══ MATERIAL FOR THE TASK

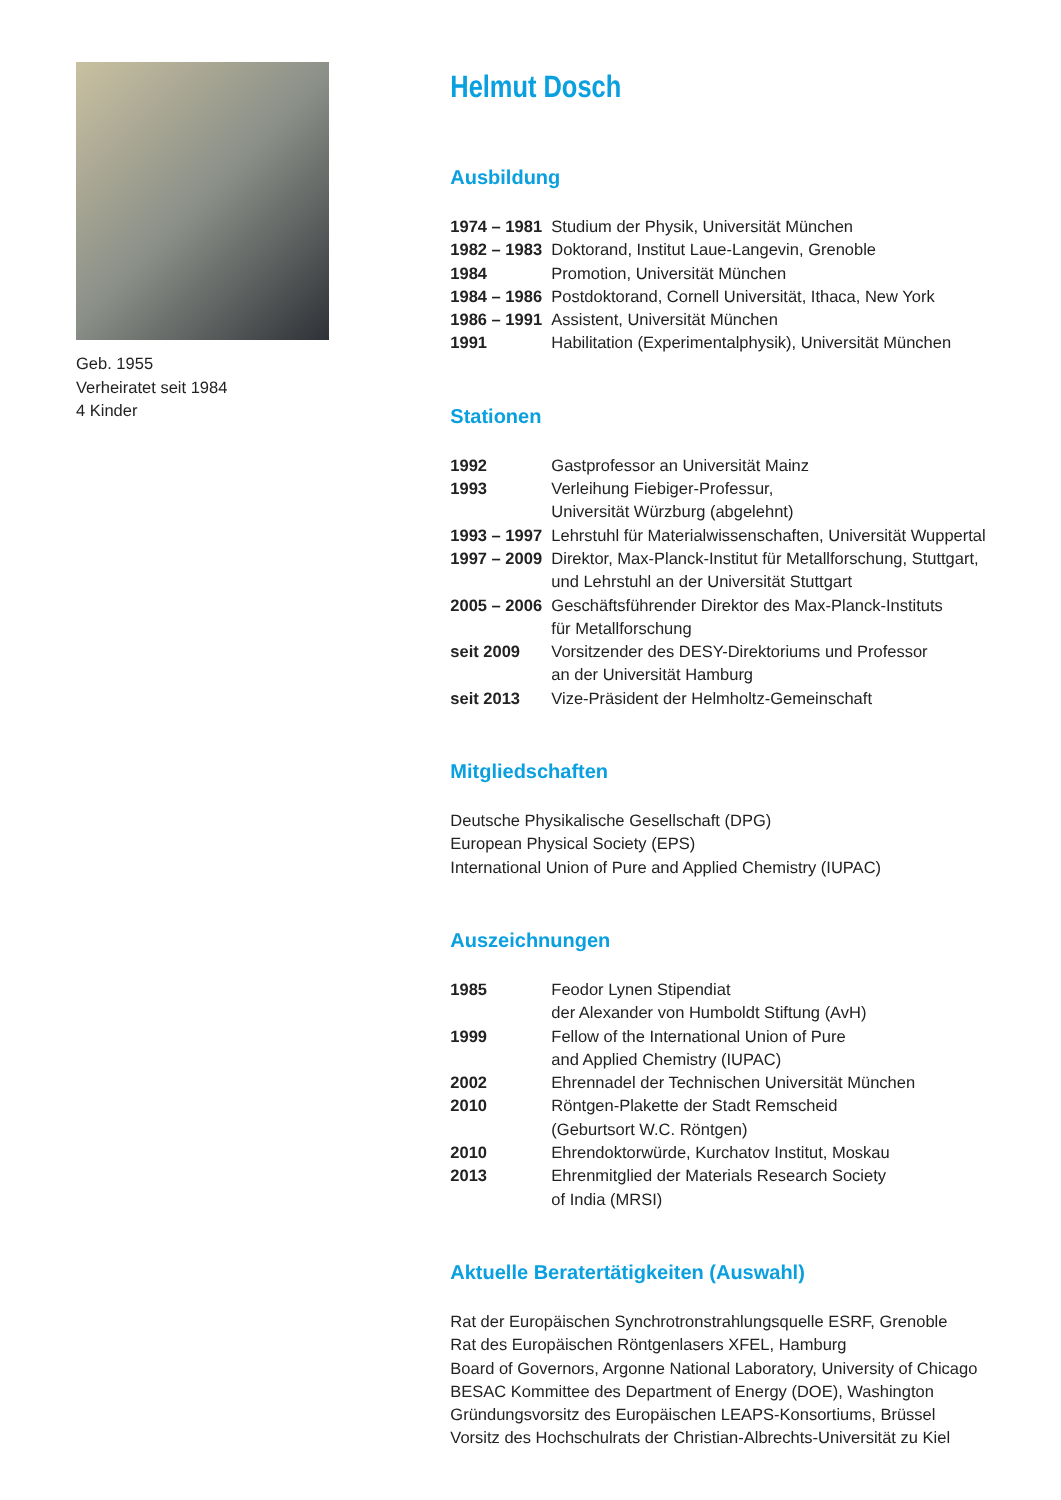Geb. 1955
Verheiratet seit 1984
4 Kinder
Helmut Dosch
Ausbildung
| 1974 – 1981 | Studium der Physik, Universität München |
| 1982 – 1983 | Doktorand, Institut Laue-Langevin, Grenoble |
| 1984 | Promotion, Universität München |
| 1984 – 1986 | Postdoktorand, Cornell Universität, Ithaca, New York |
| 1986 – 1991 | Assistent, Universität München |
| 1991 | Habilitation (Experimentalphysik), Universität München |
Stationen
| 1992 | Gastprofessor an Universität Mainz |
| 1993 | Verleihung Fiebiger-Professur, Universität Würzburg (abgelehnt) |
| 1993 – 1997 | Lehrstuhl für Materialwissenschaften, Universität Wuppertal |
| 1997 – 2009 | Direktor, Max-Planck-Institut für Metallforschung, Stuttgart, und Lehrstuhl an der Universität Stuttgart |
| 2005 – 2006 | Geschäftsführender Direktor des Max-Planck-Instituts für Metallforschung |
| seit 2009 | Vorsitzender des DESY-Direktoriums und Professor an der Universität Hamburg |
| seit 2013 | Vize-Präsident der Helmholtz-Gemeinschaft |
Mitgliedschaften
Deutsche Physikalische Gesellschaft (DPG)
European Physical Society (EPS)
International Union of Pure and Applied Chemistry (IUPAC)
Auszeichnungen
| 1985 | Feodor Lynen Stipendiat der Alexander von Humboldt Stiftung (AvH) |
| 1999 | Fellow of the International Union of Pure and Applied Chemistry (IUPAC) |
| 2002 | Ehrennadel der Technischen Universität München |
| 2010 | Röntgen-Plakette der Stadt Remscheid (Geburtsort W.C. Röntgen) |
| 2010 | Ehrendoktorwürde, Kurchatov Institut, Moskau |
| 2013 | Ehrenmitglied der Materials Research Society of India (MRSI) |
Aktuelle Beratertätigkeiten (Auswahl)
Rat der Europäischen Synchrotronstrahlungsquelle ESRF, Grenoble
Rat des Europäischen Röntgenlasers XFEL, Hamburg
Board of Governors, Argonne National Laboratory, University of Chicago
BESAC Kommittee des Department of Energy (DOE), Washington
Gründungsvorsitz des Europäischen LEAPS-Konsortiums, Brüssel
Vorsitz des Hochschulrats der Christian-Albrechts-Universität zu Kiel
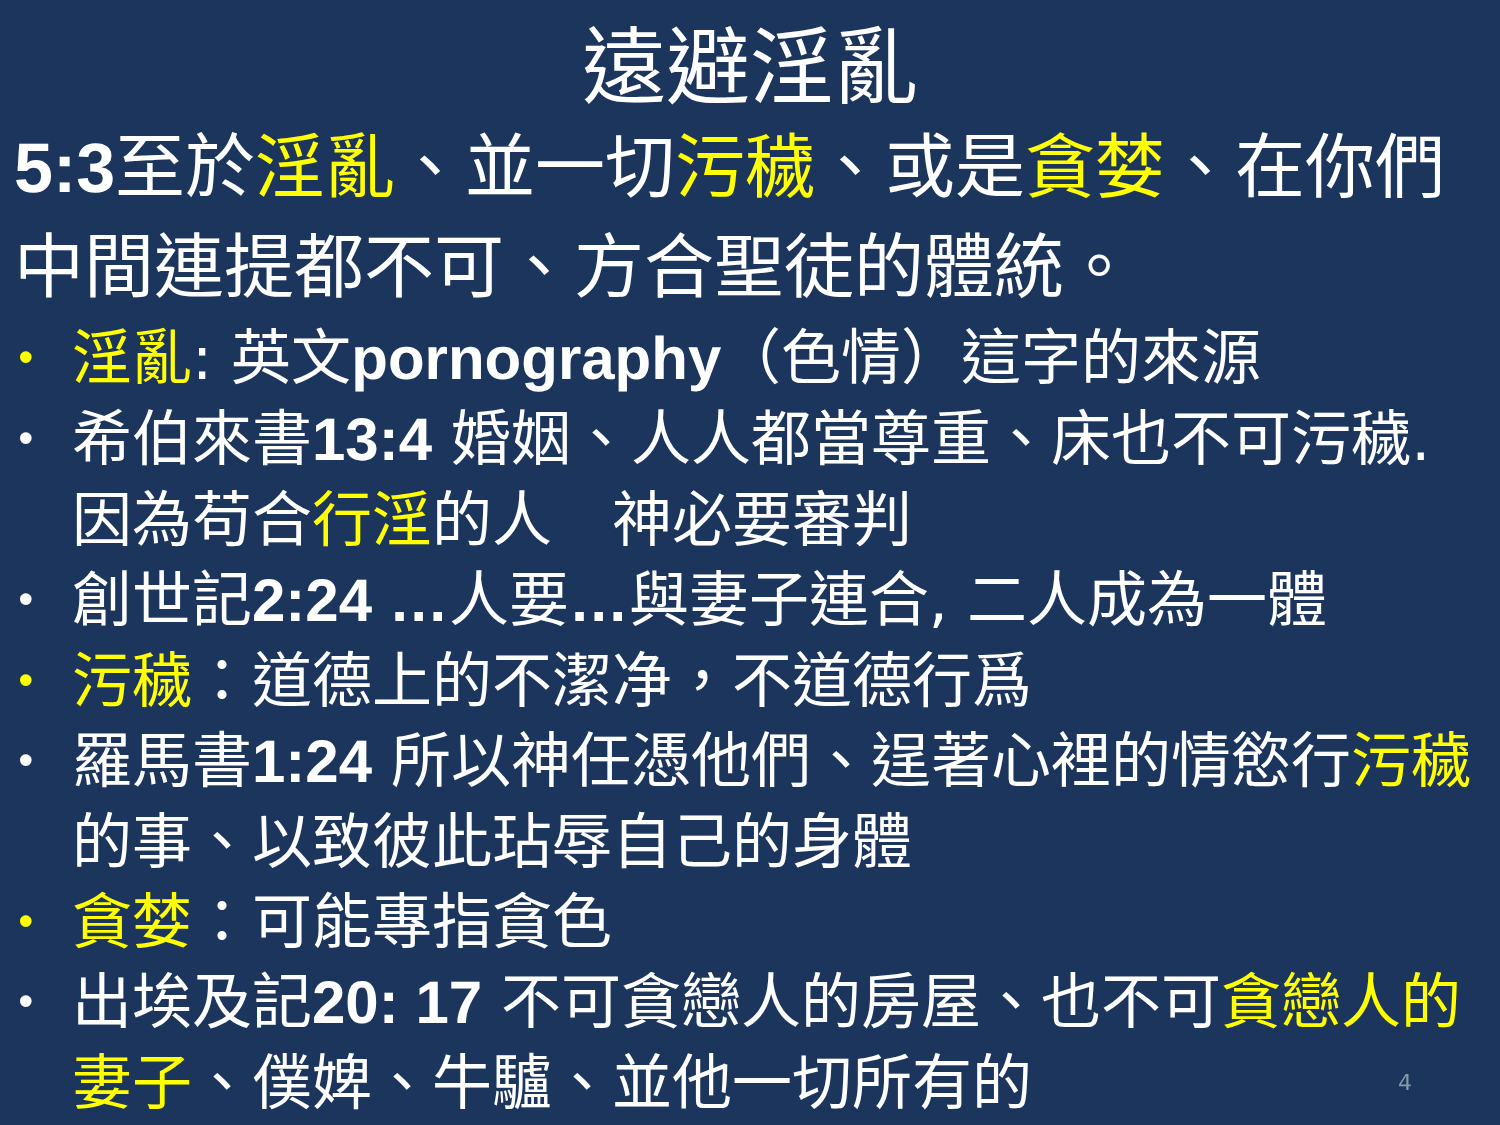遠避淫亂
5:3至於淫亂、並一切污穢、或是貪婪、在你們中間連提都不可、方合聖徒的體統。
• 淫亂: 英文pornography（色情）這字的來源
• 希伯來書13:4 婚姻、人人都當尊重、床也不可污穢. 因為苟合行淫的人　神必要審判
• 創世記2:24 …人要…與妻子連合, 二人成為一體
• 污穢：道德上的不潔净，不道德行爲
• 羅馬書1:24 所以神任憑他們、逞著心裡的情慾行污穢的事、以致彼此玷辱自己的身體
• 貪婪：可能專指貪色
• 出埃及記20: 17 不可貪戀人的房屋、也不可貪戀人的妻子、僕婢、牛驢、並他一切所有的
4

════

#### EXERCISE
Copy the lines that hold the word "seit". Take them from the records above.

#### RESPONSE TO THIS TASK
Verheiratet seit 1984
| seit 2009 | Vorsitzender des DESY-Direktoriums und Professor an der Universität Hamburg |
| seit 2013 | Vize-Präsident der Helmholtz-Gemeinschaft |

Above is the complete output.